On the other hand, I am totally unable to prevent Google from building an accurate profile of my e-mail habits. The only way I can opt-out here is by significantly curtailing my e-mail habits (or by insisting on PGP, which will have the same effect). This is significantly more frightening to me - I have no choice.
Isn't it about time we dropped the HTTP referer header? If we lived in a World where that header didn't exist, and somebody came along today and proposed that we add it to Firefox, Chrome or IE, there would be absolute outrage. If the proponents then argued: "Yeah, but it will make tracking users easier, and we might be able to target advertising better to make more money", people would not accept that as a valid argument.
I'm a PhD student at MIT interested in doing research using the Commoncrawl dataset. Are you interested in working on this together or at least getting together and chatting about it? drop me a line: nagaraj@mit.edu
As Google Analytics is "self reporting" (i.e. your browser tells the GA servers what it's doing) you can avoid reporting or erroneously report whatever you'd like.
It'd likely be easier for you just to block Google Analytics though if that is of concern to you.

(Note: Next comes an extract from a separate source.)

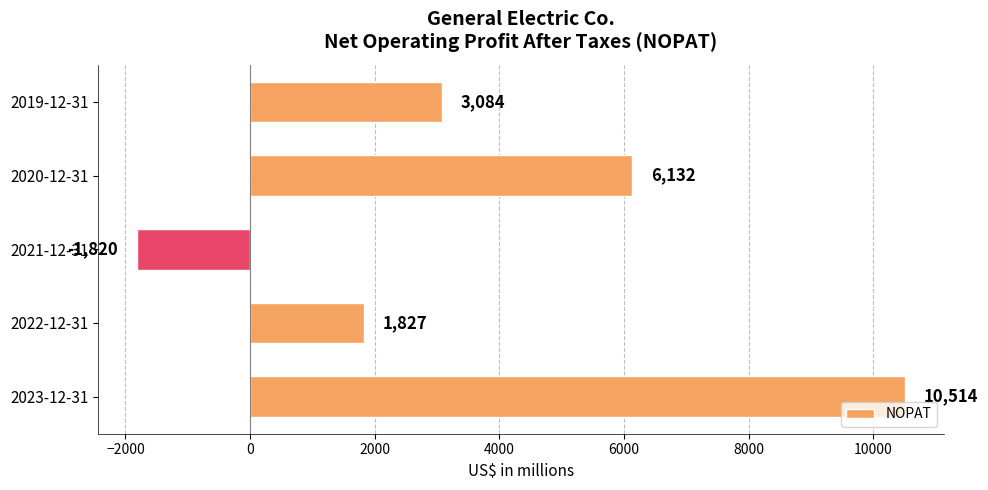

List the labels in order of value, largest first.

2023-12-31, 2020-12-31, 2019-12-31, 2022-12-31, 2021-12-31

In the unlikely event that fake activity became a problem, Google's well equipped to deal with it. They have a great deal of tech and brains in place to detect fake ad click activity, which is vaguely related.
That doesn't really help if $incriminating_website is among the real visits. I think obfuscation is a waste of time given the machine learning techniques at their disposal.
I wouldn't read too much into that. Google Engineering has huge budgets and all kinds of random projects get paid for with no better justification than "this is good for the web, therefore it's good for us".
I worked there for years. Seeing really deep, well thought out business plans there was a rarity especially for small projects like hosting web fonts or running DNS resolvers. Heck, even for very large projects sometimes the accounting was unbelievably carefree.
Pfft.. What was I thinking? It's the original Dont-Be-Evil company, right? Of course they are giving away tons of freebies just because they are awesome. They just run a money printing press for an extra minute and those huge budgets will materialize out of thin air. Yay.
Yes, that's pretty much how it is. Don't believe it if you like, but you won't convince me: I was there in some of these meetings, I read the design docs, I watched these sorts of projects get approved. They just give this stuff away because they're swimming in money and it's a place run by geeks.
Google Analytics (and other tracking cookies/scripts) are actually very easy to evade, by using browser extensions such as Ghostery, Ad-block Plus and NoScript.
We should raise concerns about Facebook like buttons too. Its impossible to see a site without like button and it sends all our browsing info back to facebook.
I always use Piwik [0] - it's excellent, open-source and most of all: it respects your users' privacy by not letting any third party like Google track them.
My advice: Use it too and let your users know that you do so because you respect them.
It's still possible to avoid leaking information to GA, by rewriting outgoing links to go through a redirector. Many sites do this (including Google Encrypted Search, but its not perfect).
The email problem sucks though. We need end-to-end encryption, on all mail, today.
You are right about the outgoing links on your site to avoid leakage (this is what well implemented search engines like DuckDuckGo does as well), but I think GP talked about the incoming links of your site. Your pages will appear as exit pages in Google Analytics which you cannot do a thing about.
Except it's not because the problem's still there for everyone else. Do you really that being shielded yourself but allowing your non-techy friends and family to be tracked is a 'solved' problem?
GA is the standard analytics for a huge % of websites - so even if a website doesn't use GA for tracking traffic, Google still has the referral data. And things like Google Adsense (i'm pretty sure that sends back the referral data too, for tracking click fraud).
There is no way really to avoid Google knowing a lot about you/your website anymore.